* Supplied text:
────────────────────────────────────────

Orchids Paper amends credit agreement terms, waives events of default

By Tali Rackner

Minneapolis, March 6 – Orchids Paper Products Co. entered into a seventh amendment to its second amended and restated credit agreement on Feb. 28, according to an 8-K filing with the Securities and Exchange Commission.

The amendment waives any existing events of default and any potential events of default that would result from the company’s breach of an existing financial covenant for the period ending March 31, 2018.

The amendment also reinstates the minimum fixed charge coverage requirement of 1.2 times as of June 30, 2018 and changes the maximum leverage ratio requirement to 5.5 times as of June 30, 2018, stepping down to 3.5 times on Sept. 30, 2018 and thereafter.

────────────────────────────────────────

* Challenges:
(1) In the article on Orchids Paper's credit agreement, on what date did the company enter into the seventh amendment?
(2) Reproduce everything in the Orchids Paper credit agreement article from "Minneapolis, March 6" down to "and Exchange Commission.".
(3) Continue the article about Orchids Paper's credit agreement amendment from where it stops.

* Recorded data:
────────────────────────────────────────

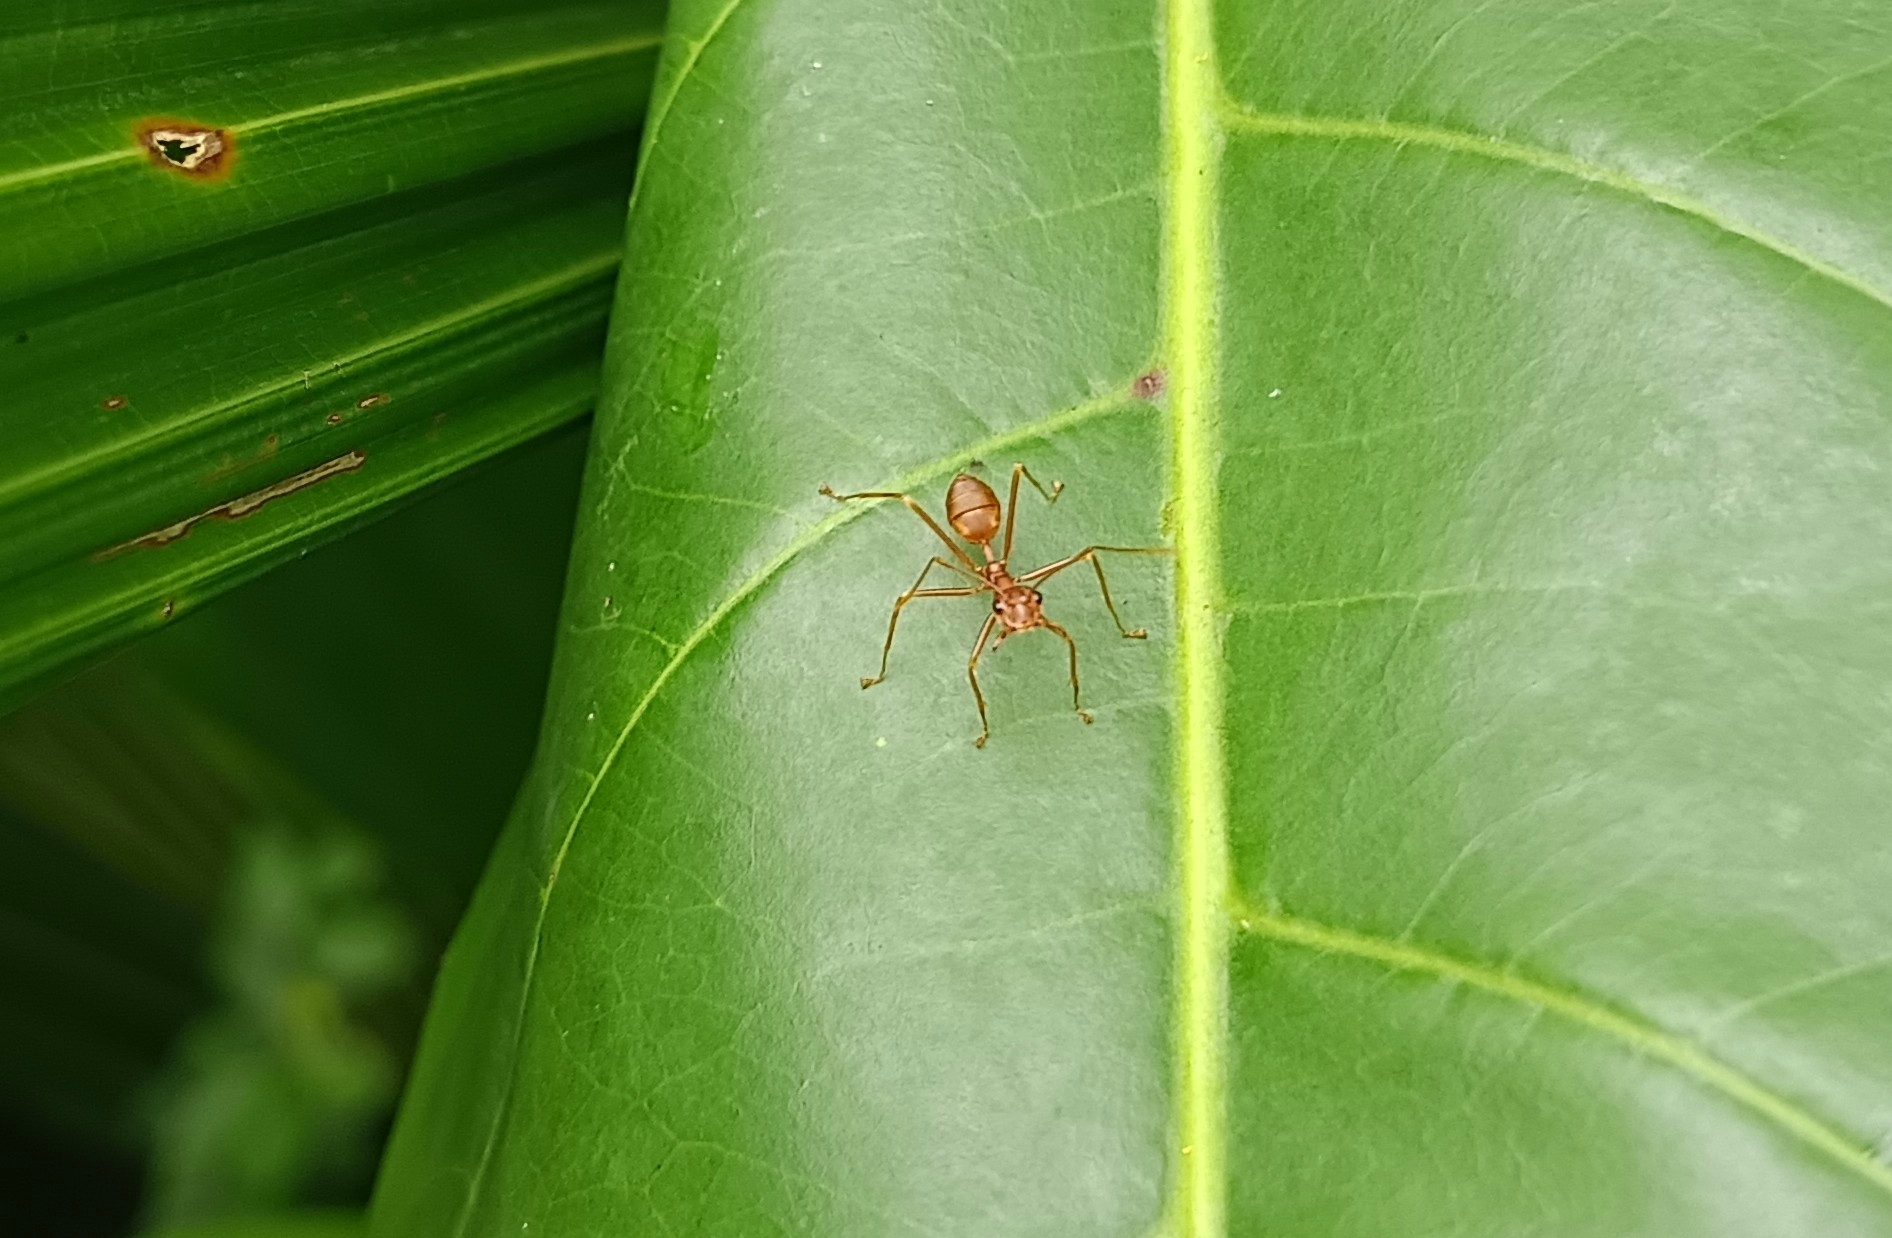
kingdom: Animalia
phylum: Arthropoda
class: Insecta
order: Hymenoptera
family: Formicidae
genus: Oecophylla
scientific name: Oecophylla smaragdina
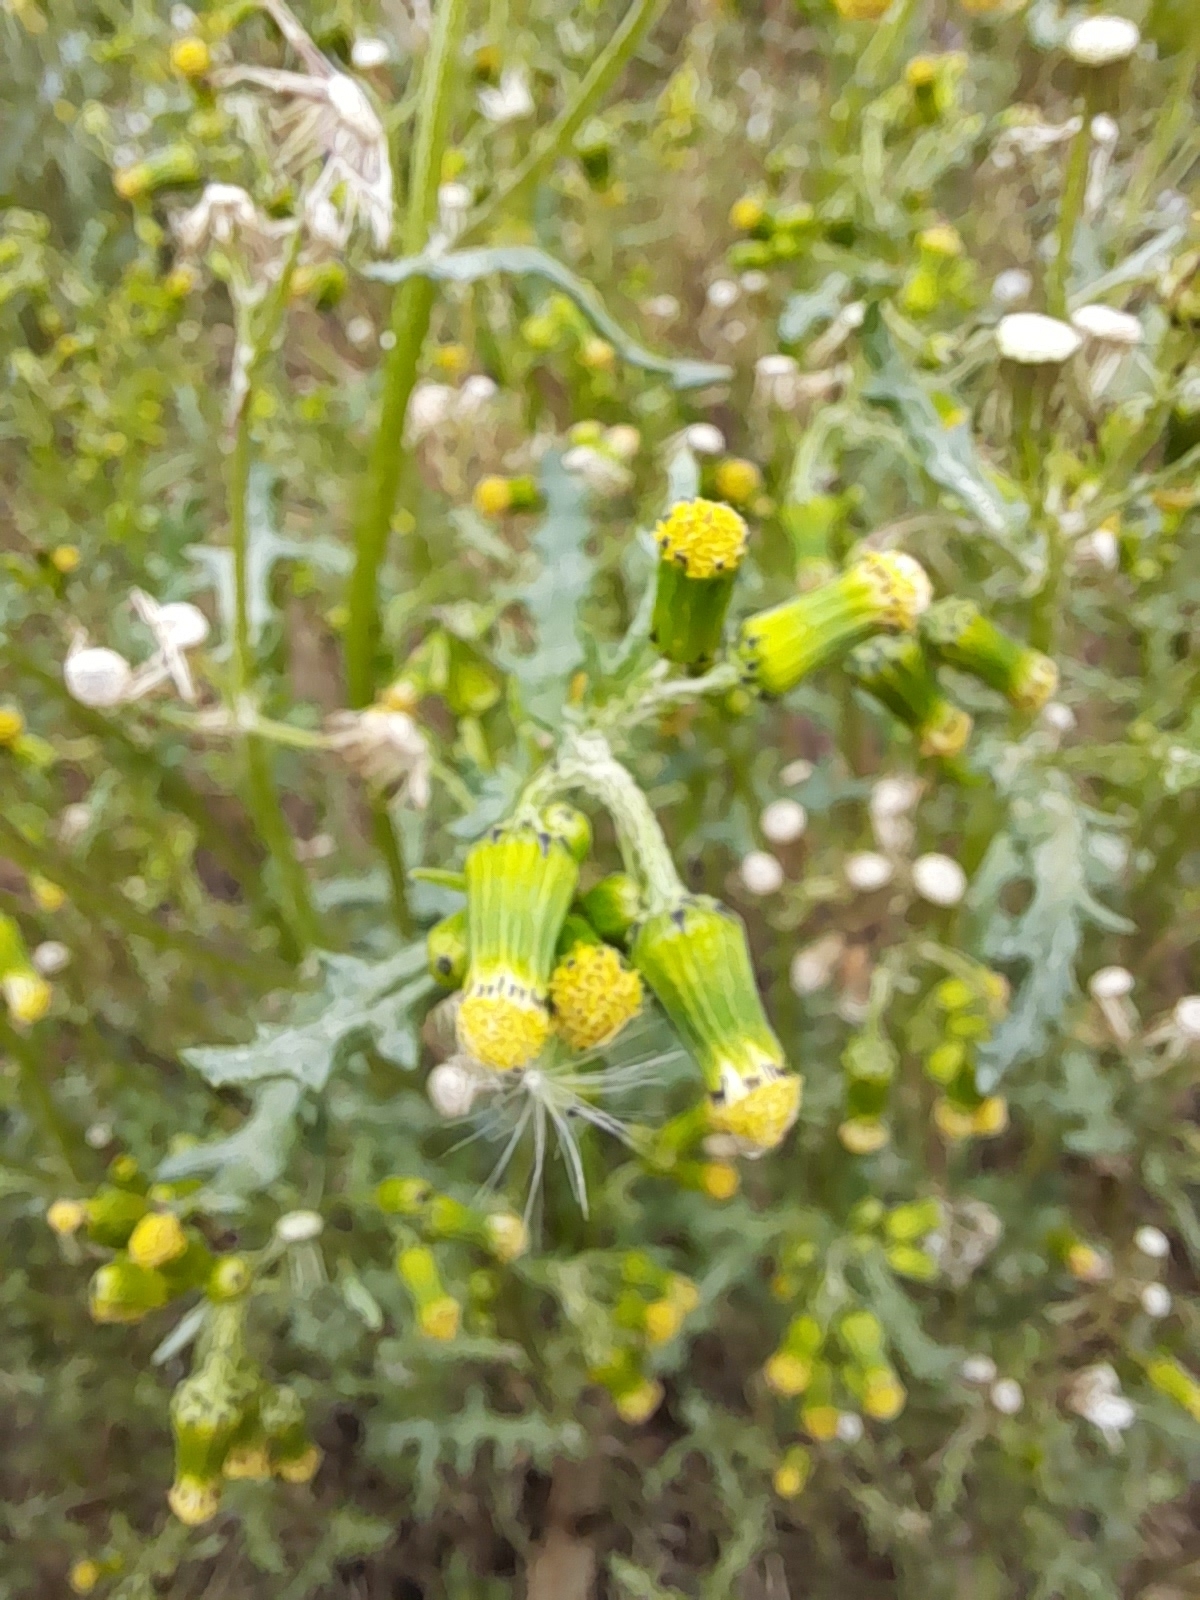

────────────────────────────────────────

* Answers to each task:
(1) Feb. 28

(2)
Minneapolis, March 6 – Orchids Paper Products Co. entered into a seventh amendment to its second amended and restated credit agreement on Feb. 28, according to an 8-K filing with the Securities and Exchange Commission.

(3)
In addition, principal payments will now be made monthly, rather than quarterly, and the borrowing base was revised so that the advance rates on eligible accounts receivable and certain items of inventory will increase through June 30, 2018, when those rates will revert to the rates that were in place before the amendment.

Furthermore, the pricing schedule applicable to interest rates and the commitment fees was revised to increase such rates and fees by 100 basis points when the leverage ratio is at the highest level.

Orchids Paper also established additional financial covenants as part of the amendment.

The company paid an amendment fee of $632,000.

U.S. Bank NA is the administrative agent.

Orchids makes consumer tissue products and is based in Pryor, Okla.